Adrián Torres Astaburuaga, Nicolas Tixier
Keywords: Patrick Geddes, India, Valencia, ecosystem, hydraulic palimpsest, urban wastelands, participative actions, local narratives
We propose to revisit Patrick Geddes’s work from 1914-1924 in India in order to rethink ideas about how redesign cities of today. In doing so, we will focus on the city of Valencia, Spain. Water has long played a fundamental role in its composition and evolution. Vegetation has recently made a striking reappearance there inside abandoned downtown urban wastelands, transforming them into a living network. Considering these areas, we will argue that at approach in terms of what the natural history of the urban space can help to rethink the relation between urban and natural ambiances. The starting-point for this exploratory approach is the study of this particular urban territory as it developed historically within the city; as it has appeared over time.

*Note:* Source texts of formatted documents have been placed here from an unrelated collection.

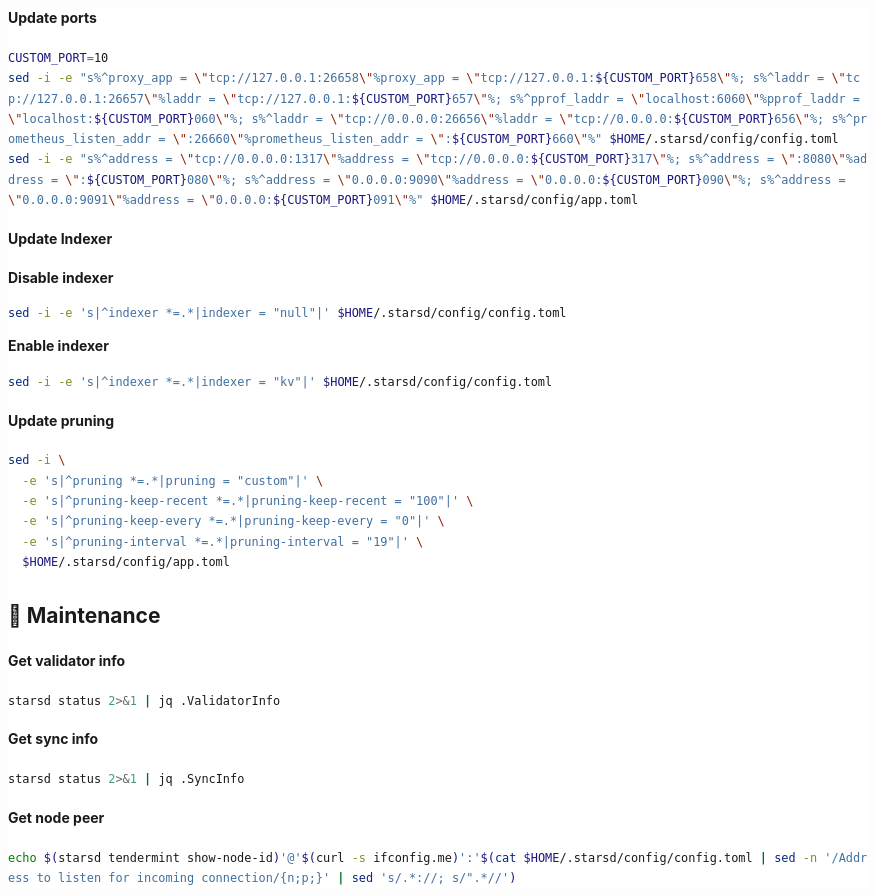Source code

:#### Update ports

```bash
CUSTOM_PORT=10
sed -i -e "s%^proxy_app = \"tcp://127.0.0.1:26658\"%proxy_app = \"tcp://127.0.0.1:${CUSTOM_PORT}658\"%; s%^laddr = \"tcp://127.0.0.1:26657\"%laddr = \"tcp://127.0.0.1:${CUSTOM_PORT}657\"%; s%^pprof_laddr = \"localhost:6060\"%pprof_laddr = \"localhost:${CUSTOM_PORT}060\"%; s%^laddr = \"tcp://0.0.0.0:26656\"%laddr = \"tcp://0.0.0.0:${CUSTOM_PORT}656\"%; s%^prometheus_listen_addr = \":26660\"%prometheus_listen_addr = \":${CUSTOM_PORT}660\"%" $HOME/.starsd/config/config.toml
sed -i -e "s%^address = \"tcp://0.0.0.0:1317\"%address = \"tcp://0.0.0.0:${CUSTOM_PORT}317\"%; s%^address = \":8080\"%address = \":${CUSTOM_PORT}080\"%; s%^address = \"0.0.0.0:9090\"%address = \"0.0.0.0:${CUSTOM_PORT}090\"%; s%^address = \"0.0.0.0:9091\"%address = \"0.0.0.0:${CUSTOM_PORT}091\"%" $HOME/.starsd/config/app.toml
```

#### Update Indexer

**Disable indexer**

```bash
sed -i -e 's|^indexer *=.*|indexer = "null"|' $HOME/.starsd/config/config.toml
```

**Enable indexer**

```bash
sed -i -e 's|^indexer *=.*|indexer = "kv"|' $HOME/.starsd/config/config.toml
```

#### Update pruning

```bash
sed -i \
  -e 's|^pruning *=.*|pruning = "custom"|' \
  -e 's|^pruning-keep-recent *=.*|pruning-keep-recent = "100"|' \
  -e 's|^pruning-keep-every *=.*|pruning-keep-every = "0"|' \
  -e 's|^pruning-interval *=.*|pruning-interval = "19"|' \
  $HOME/.starsd/config/app.toml
```

## 🚨 Maintenance

#### Get validator info

```bash
starsd status 2>&1 | jq .ValidatorInfo
```

#### Get sync info

```bash
starsd status 2>&1 | jq .SyncInfo
```

#### Get node peer

```bash
echo $(starsd tendermint show-node-id)'@'$(curl -s ifconfig.me)':'$(cat $HOME/.starsd/config/config.toml | sed -n '/Address to listen for incoming connection/{n;p;}' | sed 's/.*://; s/".*//')
```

This amounts to reconstructing existing historical narratives of the city’s growth to include hydrological factors, referenced back to their pre-anthropic origins. The approach is here called ‘natural memory’. A second aspect of our method, concerning what could be termed the ‘urban stratigraphy’, will consist in researching the pre-material and intangible layers that compose the urban palimpsest. We will associate these two aspects with a third, more explicitly design-oriented one; the prospect of a ‘reactivation’ of the city hydrological substratum in association with several recent collective projects and experiences that have recently been taking place in Valencia’s downtown urban voids. This mode of reinterpretation of the urban palimpsest constructs a framework and a narrative for a new understanding (or rereading) of the territory seen the point of view of its ambiances, suggesting new possibilities for the future of these spaces. In light of the current tendency of quarter’s re-qualification by the activation of diverse local micro-initiatives, relating particularly to natural elements, and singular uses of common spaces, Geddes’ work appears surprisingly pertinent and useful for rethinking contemporary urban condition in general and research on ambiances in particular.